── RECORDS FOR THE EXERCISE ──

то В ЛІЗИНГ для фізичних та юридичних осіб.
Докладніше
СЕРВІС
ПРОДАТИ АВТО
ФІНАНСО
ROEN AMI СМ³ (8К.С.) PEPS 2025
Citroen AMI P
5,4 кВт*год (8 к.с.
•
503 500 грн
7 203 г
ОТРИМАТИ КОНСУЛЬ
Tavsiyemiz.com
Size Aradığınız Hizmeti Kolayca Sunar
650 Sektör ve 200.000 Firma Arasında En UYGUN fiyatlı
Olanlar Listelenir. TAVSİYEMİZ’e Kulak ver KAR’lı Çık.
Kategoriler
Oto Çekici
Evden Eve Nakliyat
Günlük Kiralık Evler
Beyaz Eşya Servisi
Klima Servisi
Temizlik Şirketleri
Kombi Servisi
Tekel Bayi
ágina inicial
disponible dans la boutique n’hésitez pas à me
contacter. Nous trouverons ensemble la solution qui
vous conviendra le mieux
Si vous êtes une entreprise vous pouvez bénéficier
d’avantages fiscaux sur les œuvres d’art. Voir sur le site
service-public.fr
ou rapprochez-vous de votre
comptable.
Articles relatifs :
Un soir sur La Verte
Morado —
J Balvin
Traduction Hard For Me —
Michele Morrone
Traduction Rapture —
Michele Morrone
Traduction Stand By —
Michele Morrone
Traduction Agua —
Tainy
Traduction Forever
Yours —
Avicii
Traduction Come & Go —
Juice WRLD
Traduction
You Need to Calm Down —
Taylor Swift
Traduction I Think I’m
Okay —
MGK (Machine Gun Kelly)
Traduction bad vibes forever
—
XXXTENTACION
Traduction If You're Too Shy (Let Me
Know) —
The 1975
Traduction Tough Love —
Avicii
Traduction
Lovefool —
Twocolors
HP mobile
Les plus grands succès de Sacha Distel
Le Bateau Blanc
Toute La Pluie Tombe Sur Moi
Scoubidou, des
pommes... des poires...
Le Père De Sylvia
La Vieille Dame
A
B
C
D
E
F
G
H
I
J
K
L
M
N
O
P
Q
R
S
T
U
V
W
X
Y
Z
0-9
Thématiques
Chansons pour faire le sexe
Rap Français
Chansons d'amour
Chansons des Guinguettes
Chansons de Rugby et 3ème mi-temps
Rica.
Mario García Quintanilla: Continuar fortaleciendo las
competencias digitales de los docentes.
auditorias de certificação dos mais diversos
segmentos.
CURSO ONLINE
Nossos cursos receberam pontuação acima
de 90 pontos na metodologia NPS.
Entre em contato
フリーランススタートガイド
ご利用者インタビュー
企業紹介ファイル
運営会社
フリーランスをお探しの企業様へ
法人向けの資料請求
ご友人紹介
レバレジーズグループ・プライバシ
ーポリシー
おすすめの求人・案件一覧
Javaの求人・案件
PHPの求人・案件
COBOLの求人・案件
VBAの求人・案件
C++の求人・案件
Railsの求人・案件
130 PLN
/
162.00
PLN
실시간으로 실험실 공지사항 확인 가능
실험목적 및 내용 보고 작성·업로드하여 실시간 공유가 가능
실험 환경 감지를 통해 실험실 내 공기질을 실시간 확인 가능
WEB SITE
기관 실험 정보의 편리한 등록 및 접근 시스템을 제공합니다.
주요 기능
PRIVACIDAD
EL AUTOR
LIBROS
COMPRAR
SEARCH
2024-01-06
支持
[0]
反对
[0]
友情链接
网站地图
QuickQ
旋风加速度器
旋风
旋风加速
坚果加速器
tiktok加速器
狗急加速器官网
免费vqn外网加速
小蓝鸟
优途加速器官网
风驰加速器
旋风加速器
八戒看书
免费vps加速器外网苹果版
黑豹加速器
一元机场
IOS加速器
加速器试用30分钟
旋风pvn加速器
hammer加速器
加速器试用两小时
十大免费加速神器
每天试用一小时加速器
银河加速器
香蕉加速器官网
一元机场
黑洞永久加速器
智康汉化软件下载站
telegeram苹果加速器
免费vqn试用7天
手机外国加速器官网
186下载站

───

### WHAT YOU NEED TO DO
Which lines above include the word "Chansons"? Show each one.

### ANSWER BOX
Chansons pour faire le sexe
Chansons d'amour
Chansons des Guinguettes
Chansons de Rugby et 3ème mi-temps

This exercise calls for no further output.